### EXERCISE:
Search the records for the string "worn", and show each line where it appears.
___ DATA PROVIDED ___
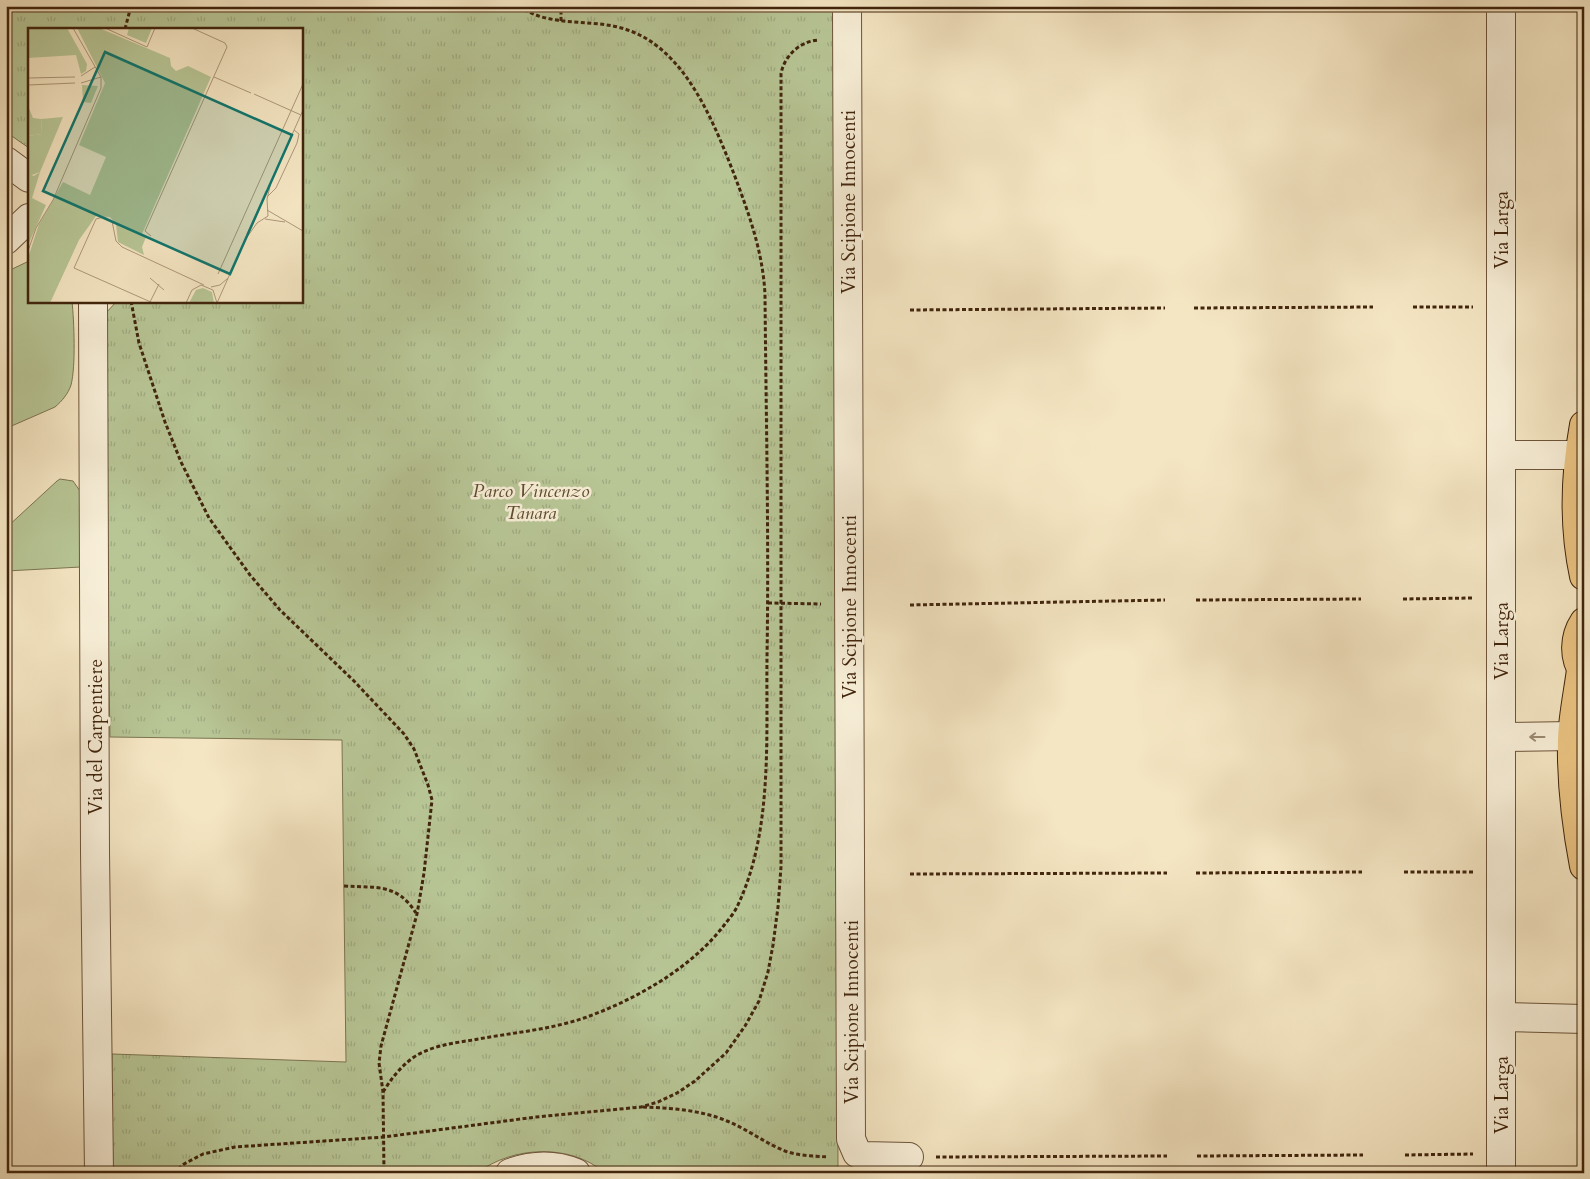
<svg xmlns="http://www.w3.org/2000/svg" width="1590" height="1179" font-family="Cardo,serif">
	<defs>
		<pattern id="park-tufts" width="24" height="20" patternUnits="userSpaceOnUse" patternTransform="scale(1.25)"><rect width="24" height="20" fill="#b8c696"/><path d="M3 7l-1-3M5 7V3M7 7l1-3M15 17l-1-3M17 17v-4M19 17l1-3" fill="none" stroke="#9faa80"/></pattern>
	</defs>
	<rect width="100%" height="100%" fill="#f5e6c3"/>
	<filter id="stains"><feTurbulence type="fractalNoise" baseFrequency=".004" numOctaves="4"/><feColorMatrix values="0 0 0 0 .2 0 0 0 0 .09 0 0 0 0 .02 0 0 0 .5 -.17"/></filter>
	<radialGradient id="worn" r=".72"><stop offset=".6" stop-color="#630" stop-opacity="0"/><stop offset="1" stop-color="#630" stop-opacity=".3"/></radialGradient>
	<!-- green -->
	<g fill="#b8c696" stroke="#7c7551">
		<path d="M29,261v40h43c2,20 4,65 -1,84 -3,9 -9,16 -16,22l-48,21 -1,-156z"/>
		<polygon points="60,479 73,481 80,491 81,567 6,571 6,528 57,481"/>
	</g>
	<!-- park -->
	<path fill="url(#park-tufts)" stroke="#7c7551" d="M6,6h828l4,1167h-233c-35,-30 -92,-27 -128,0h-367l2,-119 234,8 -4,-322 -232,-3 -6,-333 1,-90 12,-13h184v-272h-272v119l-23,-16z"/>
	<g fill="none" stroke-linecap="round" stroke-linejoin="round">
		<defs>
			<g id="minor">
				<polyline points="847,6 851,1139 857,1153 863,1156 909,1157"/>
				<polyline points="1501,6 1501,1173"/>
				<polyline points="6,161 29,178"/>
				<polyline points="6,240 29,218"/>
				<polyline points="93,301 95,852 99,1173"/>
				<polyline points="1501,455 1579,455"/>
				<polyline points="1501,737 1572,736"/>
				<polyline points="1501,1017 1584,1019"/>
				<path d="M510,1173c22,-8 44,-9 66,0"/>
			</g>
			<g id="major">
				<path d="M1584,425c-9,50 -11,100 0,151"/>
				<path d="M1584,622c-10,15 -11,36 0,51"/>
				<path d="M1581,670c-3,23 -8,46 -9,69 -1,43 4,85 12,127"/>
			</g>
		</defs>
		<!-- minor casing -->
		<use href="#minor" stroke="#6d543a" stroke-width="30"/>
		<!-- major casing -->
		<use href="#major" stroke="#40240c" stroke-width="30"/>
		<!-- path -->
		<g stroke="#40240c" stroke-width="3" stroke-dasharray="4 2.5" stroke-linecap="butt">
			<polyline points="561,21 561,6"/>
			<polyline points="125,29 131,6"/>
			<polyline points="131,301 139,343 165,422 181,462 209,518 250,575 280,610 354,681 404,734 414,749 428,785 432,800 424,873 417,914 381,1046 379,1063 383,1092 384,1173"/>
			<polyline points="1413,307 1473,307"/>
			<polyline points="1194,308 1373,307"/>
			<polyline points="910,310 1165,308"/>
			<polyline points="1403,599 1473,598"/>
			<polyline points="1196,600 1361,599"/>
			<polyline points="768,603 821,604"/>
			<polyline points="910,605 1165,600"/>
			<polyline points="1404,872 1473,872"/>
			<polyline points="1196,873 1362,872"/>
			<polyline points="910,874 1167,873"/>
			<path d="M344,886c32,2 53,-3 72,27"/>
			<path d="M383,1092c9,-14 17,-25 31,-35 17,-11 39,-14 59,-17 36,-7 76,-10 111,-22 51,-18 108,-50 141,-94 4,-5 9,-11 12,-17 36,-75 29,-168 30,-250 2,-120 -1,-241 -2,-362 -2,-43 -16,-81 -31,-121 -20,-51 -47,-120 -101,-142 -28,-12 -58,-7 -87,-14 -10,-2 -19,-7 -28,-12"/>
			<path d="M643,1107c28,1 58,3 84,14 20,8 38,22 58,30 14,5 29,5 43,6"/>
			<polyline points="1405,1155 1473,1154"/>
			<polyline points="1197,1156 1363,1155"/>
			<polyline points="936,1157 1167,1156"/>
			<path d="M173,1173l11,-9 19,-10 32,-7 149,-10 152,-20 105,-10 17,-5 19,-9 18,-12 31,-28 19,-27 14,-25 9,-29 5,-27 5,-38 3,-40v-793c3,-18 19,-33 38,-34"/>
		</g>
		<!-- minor -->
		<use href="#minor" stroke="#f8efd8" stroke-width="28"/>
		<!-- major -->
		<use href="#major" stroke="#eac382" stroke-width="28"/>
	</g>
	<!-- one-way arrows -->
	<defs><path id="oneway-shaft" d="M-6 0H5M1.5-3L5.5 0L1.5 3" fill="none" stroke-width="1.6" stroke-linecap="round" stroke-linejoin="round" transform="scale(1.25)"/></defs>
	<use stroke="#9c8a72" href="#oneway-shaft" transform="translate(1537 737) rotate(180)"/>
	<g text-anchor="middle" stroke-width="5" stroke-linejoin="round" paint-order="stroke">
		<!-- street labels -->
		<g font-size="19" fill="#40240c" stroke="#f8efd8">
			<text transform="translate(848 202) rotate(-90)" y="7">Via Scipione Innocenti</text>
			<text transform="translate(1501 230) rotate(-90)" y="7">Via Larga</text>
			<text transform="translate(849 607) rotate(-90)" y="7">Via Scipione Innocenti</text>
			<text transform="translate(1501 641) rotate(-90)" y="7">Via Larga</text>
			<text transform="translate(95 737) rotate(-90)" y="7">Via del Carpentiere</text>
			<text transform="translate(851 1012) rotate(-90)" y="7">Via Scipione Innocenti</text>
			<text transform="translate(1501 1095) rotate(-90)" y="7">Via Larga</text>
		</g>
		<!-- park labels -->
		<g font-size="19" font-style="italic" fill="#5e4c2e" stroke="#f8efd8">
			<text x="531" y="497">Parco Vincenzo<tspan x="531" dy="22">Tanara</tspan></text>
		</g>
	</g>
	<!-- overview -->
	<g transform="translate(28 28)">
		<rect width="275" height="275" fill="#f5e6c3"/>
		<path d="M0,0h39l20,36 -1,7 -5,3 -5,-19 -48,3zM101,0h23l-6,15 -19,-8zM54,57l16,1 -7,17 -8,-1zM0,78l5,12 8,1 1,15 -14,2zM175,260l9,4 2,11h-25l7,-13z" fill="#b8c696"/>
		<path d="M35,89l-23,55 -11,4 -1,-40 14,-2 -1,-15z" fill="#b8c696"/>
		<path d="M49,0h22l71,30 1,8 5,5 12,-5 23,11 -69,157 4,3 -4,10 2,8 -26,-13 -2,-18 -6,-7 -14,-1 -17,24 -29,63h-22v-45l11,-34 24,-42 27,13 16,-38 -27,-12 26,-62zM12,144l-8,26 14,7 -18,40v-71l6,2z" fill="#b8c696"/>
		<path fill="none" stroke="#ad987a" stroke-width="1" d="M77,0l42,19 8,-19M53,48l14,-9M186,49l37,16M0,50l47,-1M53,55l20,-6M0,57l47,-2M226,66l47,21M240,168l8,-8 21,-45 2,-9 -5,-4M239,182l36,21M237,191l20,3M219,206l19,-43M123,208l-6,-5 82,-184 -2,-4 -33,-15M0,223l8,-23 17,-28 48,-112v-11l-28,-49M190,246l85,-190M122,250l14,12M183,259l9,-2 8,-7M122,274l9,-18M125,275l-79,-35 22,-49 8,-2 8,4 4,20 6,6 82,38M158,275l6,-13 9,-5 12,5 4,13M189,275l28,-63 12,-17 11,-7 -1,-17 4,-17 32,-72"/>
		<path fill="#0f766e" fill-opacity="0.15" stroke="#0f766e" stroke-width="2.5" d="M77,24l187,83 -62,139 -187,-83z"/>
		<rect width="275" height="275" fill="none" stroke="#40240c" stroke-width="2.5"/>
	</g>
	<!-- margin -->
	<rect width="1590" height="1179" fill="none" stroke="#f5e6c3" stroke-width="25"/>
	<rect x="8" y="8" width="1575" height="1164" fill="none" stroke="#40240c" stroke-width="2.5"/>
	<rect x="12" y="12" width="1565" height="1154" fill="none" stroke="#40240c"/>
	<rect width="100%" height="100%" filter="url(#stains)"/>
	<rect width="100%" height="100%" fill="url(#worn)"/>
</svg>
___
### ANSWER BELOW:
	<radialGradient id="worn" r=".72"><stop offset=".6" stop-color="#630" stop-opacity="0"/><stop offset="1" stop-color="#630" stop-opacity=".3"/></radialGradient>
	<rect width="100%" height="100%" fill="url(#worn)"/>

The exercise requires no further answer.